Why should he sleep in comfort when she was rigid with cold?

The logs were still burning, but only just. Abigail eyed the warm rug in front of the fire greedily, then shifted her gaze to where Ross was sound asleep on the sofa.

She had no intention of waking him up. There was no way that he was going to have the last laugh. She would grab some sleep, perhaps a couple of hours, and then head back up to the bedroom before daybreak. He would never know. He was out like a light and likely to stay that way for several hours after the mammoth journey he had had.

She hitched the blankets around her tightly, to make sure that she didn’t inadvertently knock against anything, and settled in front of the fire with a little sigh of relief.

For a while she listened to Ross’s even breathing, her body tense in case he woke up, but sleep was weighing on her eyelids, and she could feel herself relax and begin to drift off. It was a wonderful feeling.

She was having a dream. A very vivid dream. In it, she was somewhere very hot, she could feel the sun burning down on her body, and Ross was next to her, his hands wandering over her body, his mouth against the warm curve of her neck. She could feel the pleasurable ripples of sensation touching every corner of her body, and she sighed and smiled. She twisted her position, and her eyes flew open because she was no longer alone inside the blankets. Ross was next to her.

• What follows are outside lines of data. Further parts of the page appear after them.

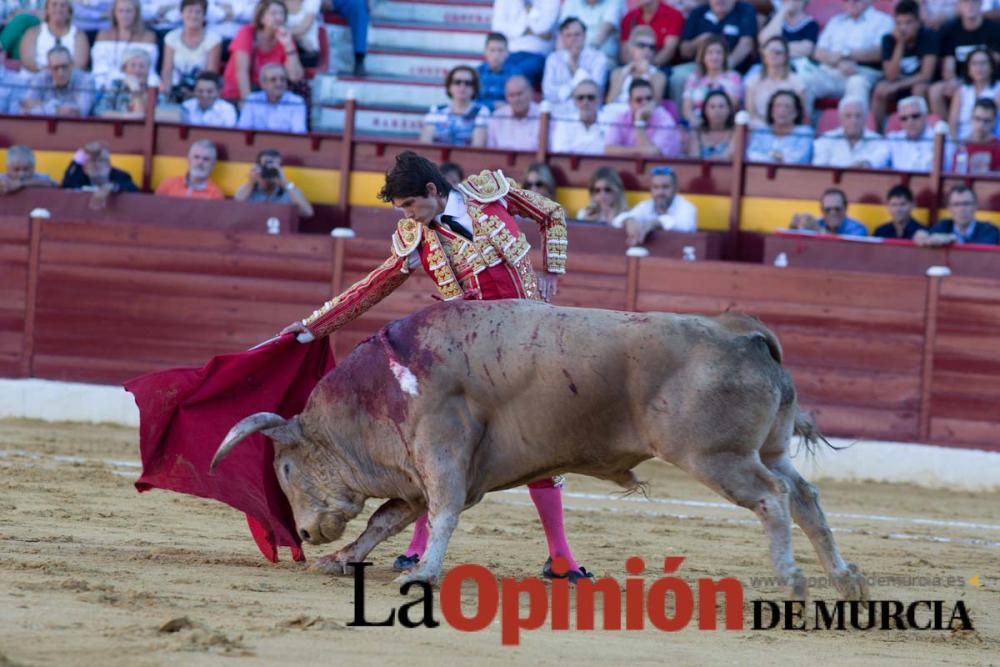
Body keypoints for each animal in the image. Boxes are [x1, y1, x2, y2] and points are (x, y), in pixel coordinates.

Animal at [211, 300, 868, 604]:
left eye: (286, 467)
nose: (304, 533)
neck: (386, 383)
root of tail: (745, 332)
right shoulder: (414, 474)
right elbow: (384, 520)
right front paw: (342, 559)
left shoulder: (440, 454)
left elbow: (441, 514)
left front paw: (422, 574)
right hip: (770, 447)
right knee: (805, 495)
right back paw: (844, 579)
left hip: (718, 458)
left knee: (772, 498)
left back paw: (792, 579)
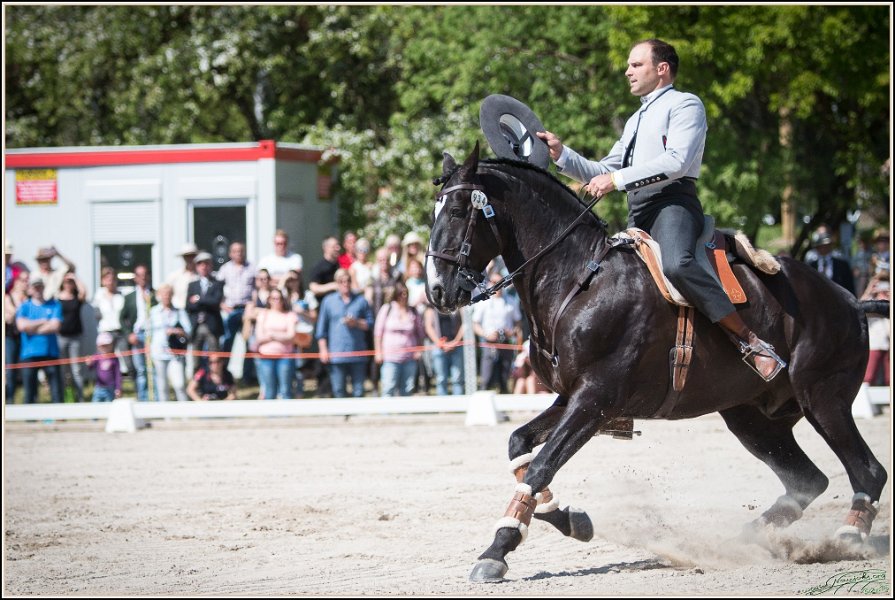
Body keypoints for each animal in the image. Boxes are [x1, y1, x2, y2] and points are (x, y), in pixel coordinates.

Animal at [424, 143, 888, 583]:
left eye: (460, 210)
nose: (437, 291)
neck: (579, 278)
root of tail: (850, 300)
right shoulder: (571, 398)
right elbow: (519, 446)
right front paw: (571, 519)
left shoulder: (595, 401)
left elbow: (540, 467)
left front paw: (497, 550)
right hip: (753, 419)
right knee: (808, 481)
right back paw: (743, 540)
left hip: (823, 401)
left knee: (868, 473)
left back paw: (847, 538)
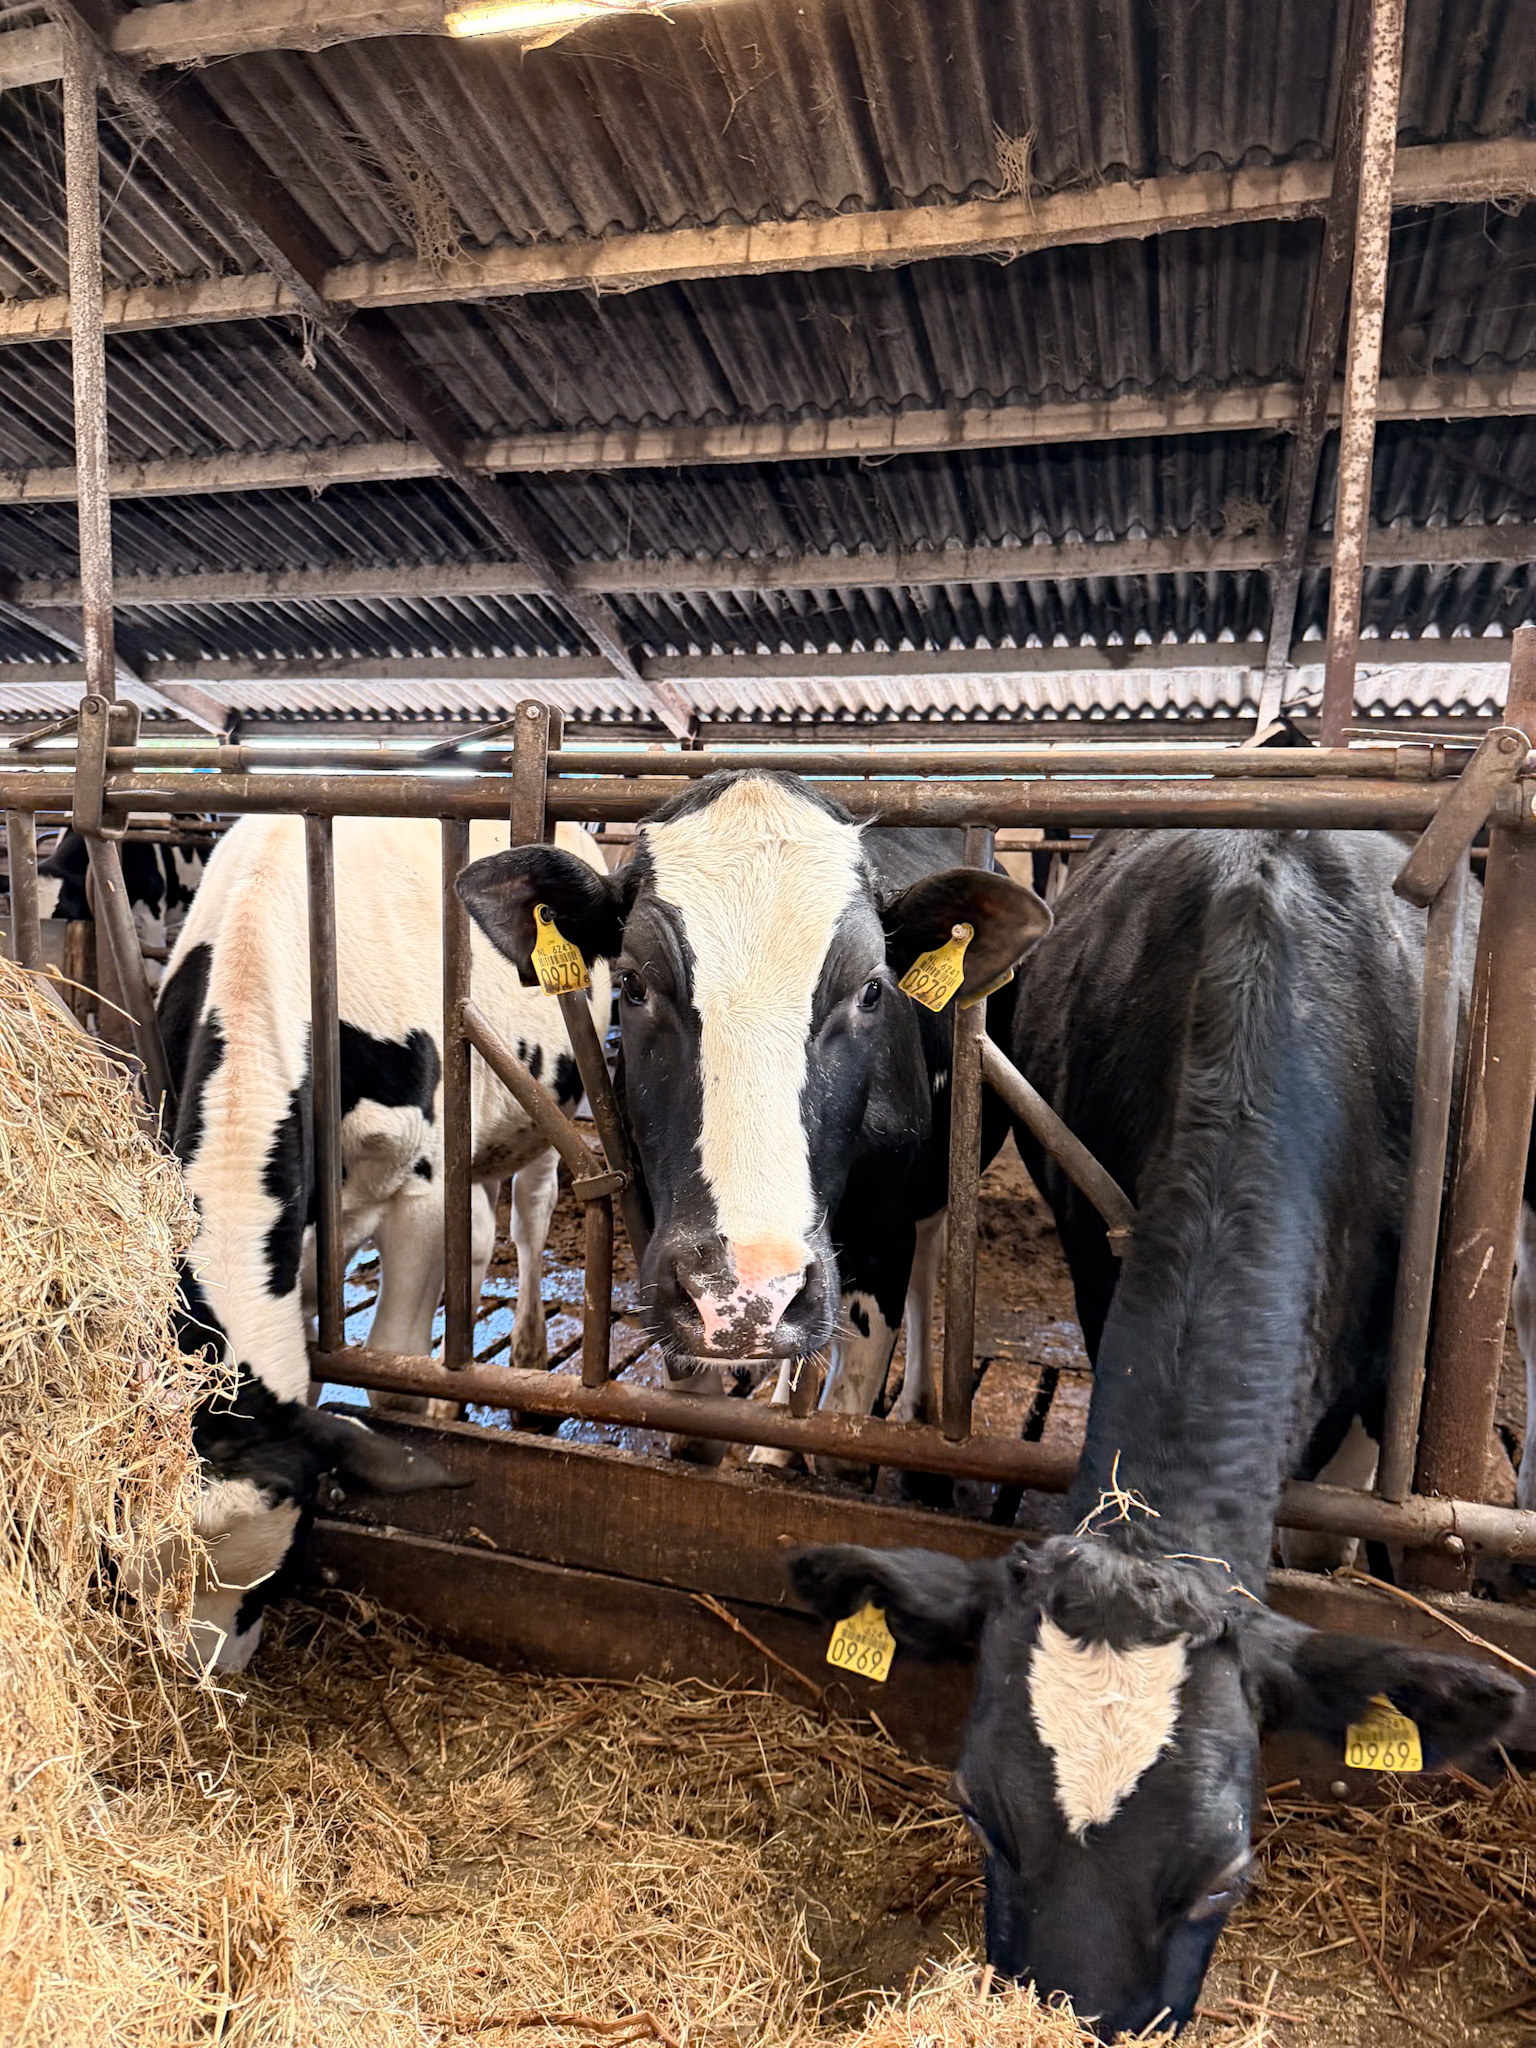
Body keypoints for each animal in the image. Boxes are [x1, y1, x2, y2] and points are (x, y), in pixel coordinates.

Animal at [156, 814, 610, 1671]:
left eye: (275, 1577)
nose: (208, 1683)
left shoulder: (420, 1190)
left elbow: (395, 1377)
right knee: (480, 1236)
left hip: (546, 1105)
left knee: (529, 1216)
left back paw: (529, 1355)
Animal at [455, 771, 1050, 1448]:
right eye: (632, 983)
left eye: (873, 990)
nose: (745, 1295)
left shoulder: (885, 1231)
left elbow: (845, 1414)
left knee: (930, 1259)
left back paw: (912, 1404)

Abigail sat up, instantly awake, and looked down at the dark, handsome face which the faint light of the moon threw into shadows and angles.

‘Lie back down, woman,’ he said drowsily, and she grabbed the blanket around her.

‘What,’ she hissed, ‘do you think you’re doing?’

‘What does it look like to you?’

It was dark, but not so dark that she couldn’t make out the dry half-smile, which sent her into a spasm of speechless fury. How dared he? His thigh was by her toes and she edged them away, curling her feet underneath her.

‘Get out,’ she told him in a low, angry voice. ‘Back to the sofa!’